Performance Appraisal
systematic review and evaluation of job performance
360-degree Feedback
A method of performance appraisal in which multiple raters at various levels of the organization evaluate a target employee and the employee is provided with feedback from these multiple sources.
Typically used for leadership dimensions on a 5-point scale.
Upward Appraisal Ratings
Ratings provided by individuals whose status, in an organizational-hierarchy sense is below that of the ratees.
Telework
Working arrangements in which employees enjoy flexibility in work hours and/or location.
BARS
Behaviorally Anchored Rating Scales
A performance appraisal format that uses behavioral descriptors for evaluation.
Critical Incidents
Examples of job performance used in behaviorally anchored rating scales or job-analytic approaches.
Types of Performance Appraisal
RATING FORMATS
- Graphic Rating Scales
P: Easy to develop + use
C: Lack precision in dimensions + anchors - BARS
P: Precise and well-defined scales - good for coaching; well received by raters and ratees
C: Time and money; No evidence that it IS more Accurate! - Checklists
> eg: forced-choice checklists
P: Easy to develop + use
C: Rater errors such as halo, leniency, and severity - Employee Comparision Procedures.

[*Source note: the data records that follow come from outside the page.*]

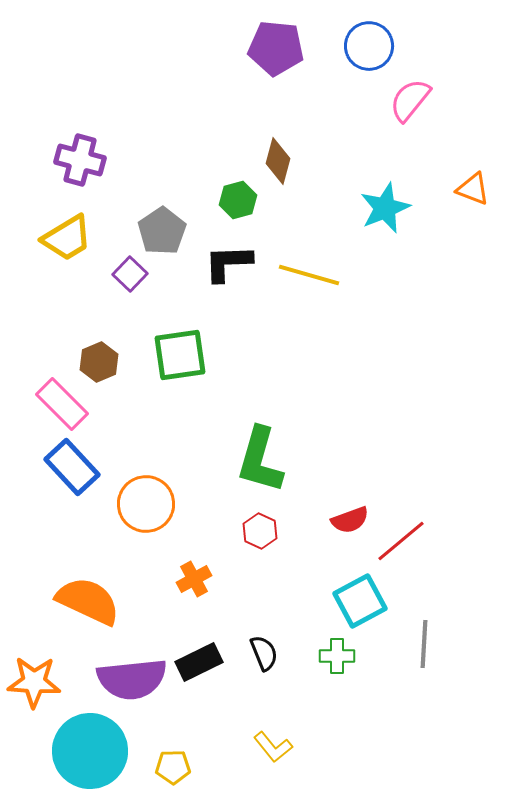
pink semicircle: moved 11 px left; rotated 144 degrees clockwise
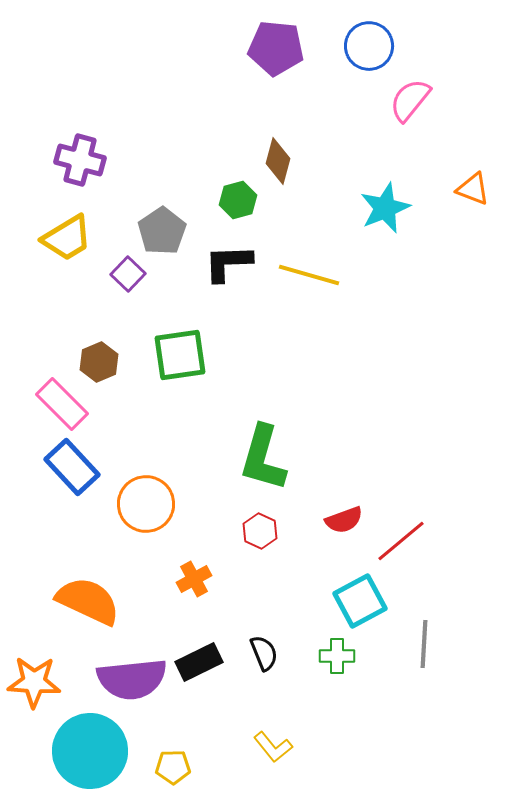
purple square: moved 2 px left
green L-shape: moved 3 px right, 2 px up
red semicircle: moved 6 px left
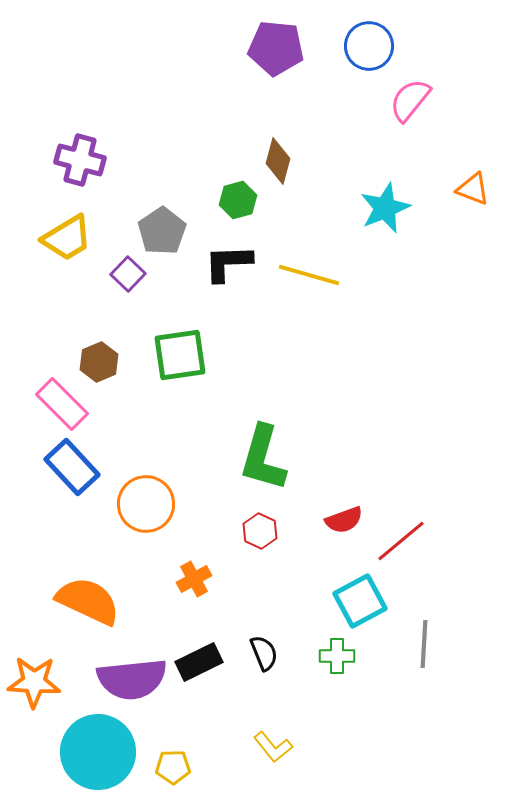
cyan circle: moved 8 px right, 1 px down
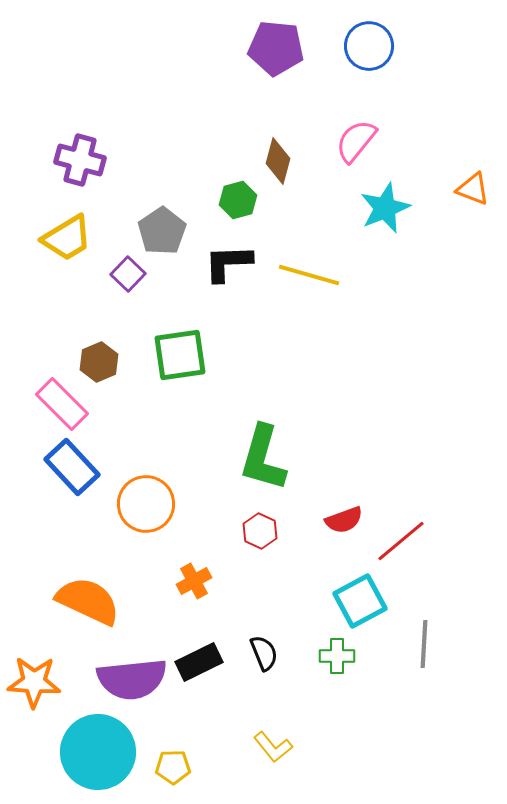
pink semicircle: moved 54 px left, 41 px down
orange cross: moved 2 px down
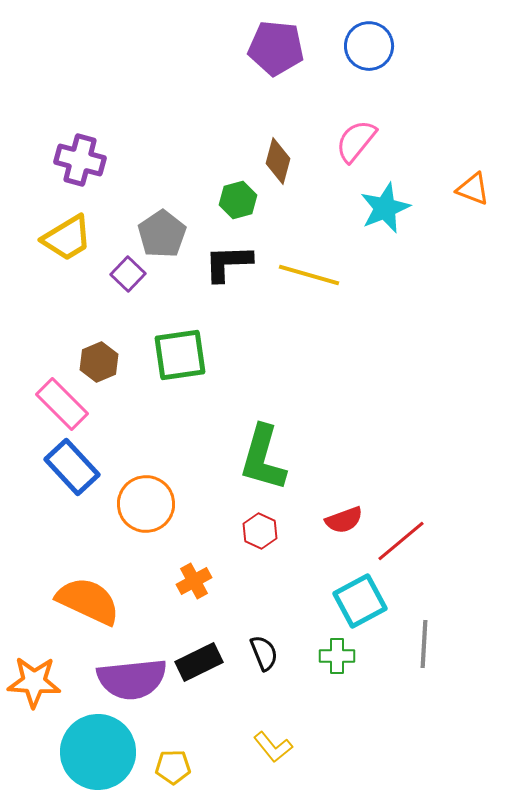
gray pentagon: moved 3 px down
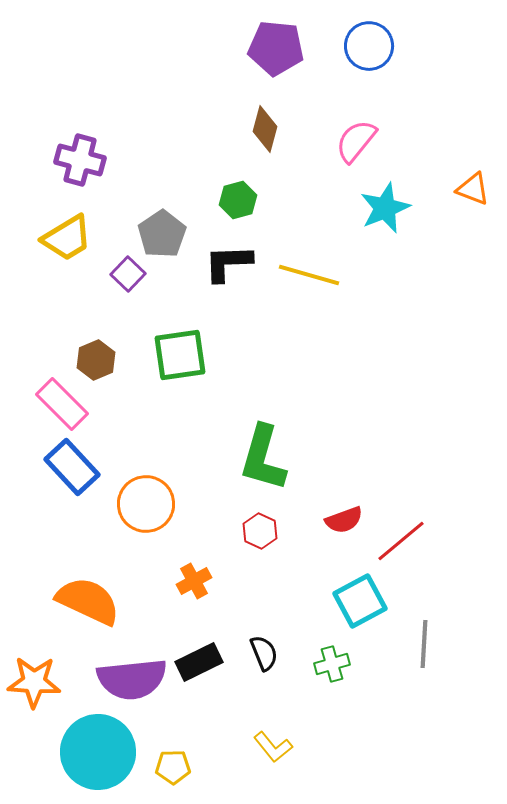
brown diamond: moved 13 px left, 32 px up
brown hexagon: moved 3 px left, 2 px up
green cross: moved 5 px left, 8 px down; rotated 16 degrees counterclockwise
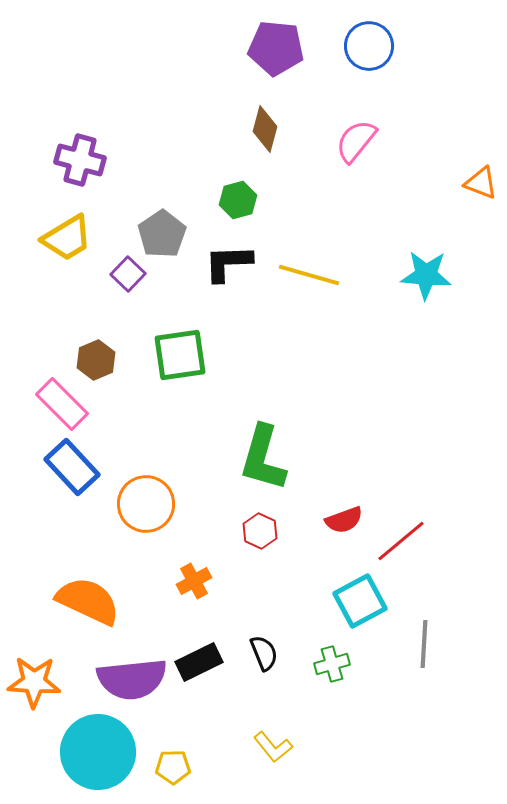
orange triangle: moved 8 px right, 6 px up
cyan star: moved 41 px right, 67 px down; rotated 27 degrees clockwise
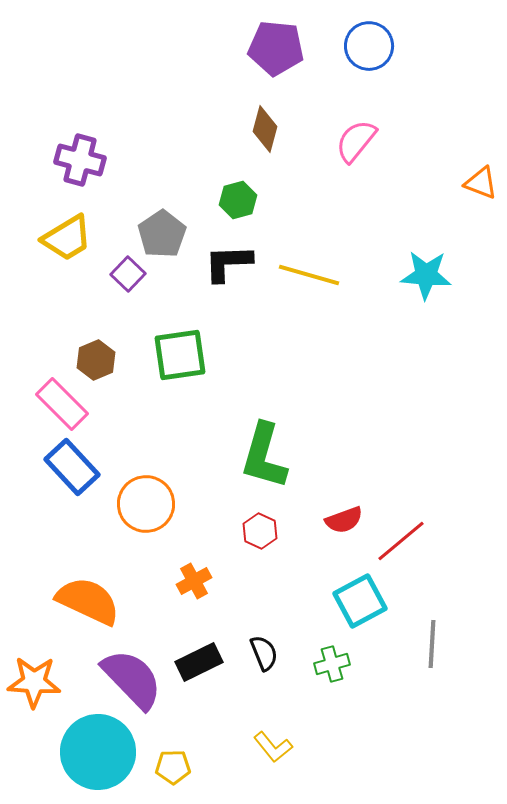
green L-shape: moved 1 px right, 2 px up
gray line: moved 8 px right
purple semicircle: rotated 128 degrees counterclockwise
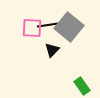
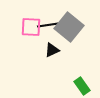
pink square: moved 1 px left, 1 px up
black triangle: rotated 21 degrees clockwise
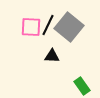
black line: rotated 55 degrees counterclockwise
black triangle: moved 6 px down; rotated 28 degrees clockwise
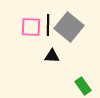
black line: rotated 25 degrees counterclockwise
green rectangle: moved 1 px right
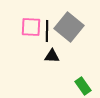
black line: moved 1 px left, 6 px down
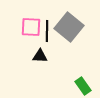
black triangle: moved 12 px left
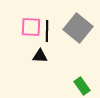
gray square: moved 9 px right, 1 px down
green rectangle: moved 1 px left
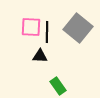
black line: moved 1 px down
green rectangle: moved 24 px left
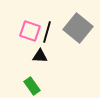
pink square: moved 1 px left, 4 px down; rotated 15 degrees clockwise
black line: rotated 15 degrees clockwise
green rectangle: moved 26 px left
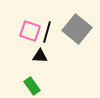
gray square: moved 1 px left, 1 px down
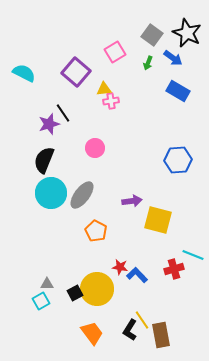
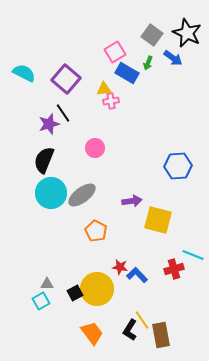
purple square: moved 10 px left, 7 px down
blue rectangle: moved 51 px left, 18 px up
blue hexagon: moved 6 px down
gray ellipse: rotated 16 degrees clockwise
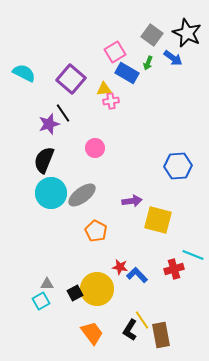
purple square: moved 5 px right
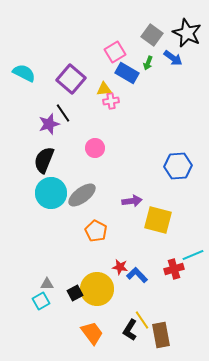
cyan line: rotated 45 degrees counterclockwise
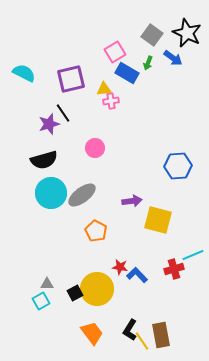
purple square: rotated 36 degrees clockwise
black semicircle: rotated 128 degrees counterclockwise
yellow line: moved 21 px down
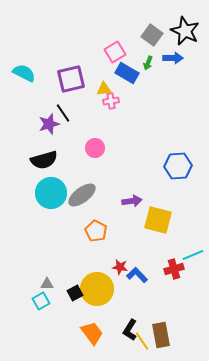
black star: moved 2 px left, 2 px up
blue arrow: rotated 36 degrees counterclockwise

> eg: Forced Distribution Ranking
P: Precise rankings; Useful for rewards on a limited basis
C: Time; not well received by raters (paired comparison) and ratees (forced distribution)
Rating Error: Halo
The rating error that results from either:
- a rater’s tendency to use their global evaluation of a rate in making dimension-specific ratings for that rate
OR
- a rater’s unwillingness to discriminate between independent dimensions of a ratee’s performance.
Rating Error: TRUE Halo
Halo that results from accurate intercorrelations among performance dimensions rather than from rating error.
Distributional Errors
Rating errors, such as severity, central tendency, and leniency, that result from a mismatch between actual rating distributions and expected rating distributions.
Rating Error: Leniency
The rating error that results when:
- the mean of one’s ratings across ratees is higher than the mean of all ratees across all raters
OR
- the mean of one’s ratings is higher than the midpoint of the scale.
Rating Error: Central Tendency
The tendency to use only the midpoint of the scale in rating one’s employees.
Rating Error: Severity
The tendency to use only the low end of the scale or to give consistently lower ratings to one’s employees than other raters do.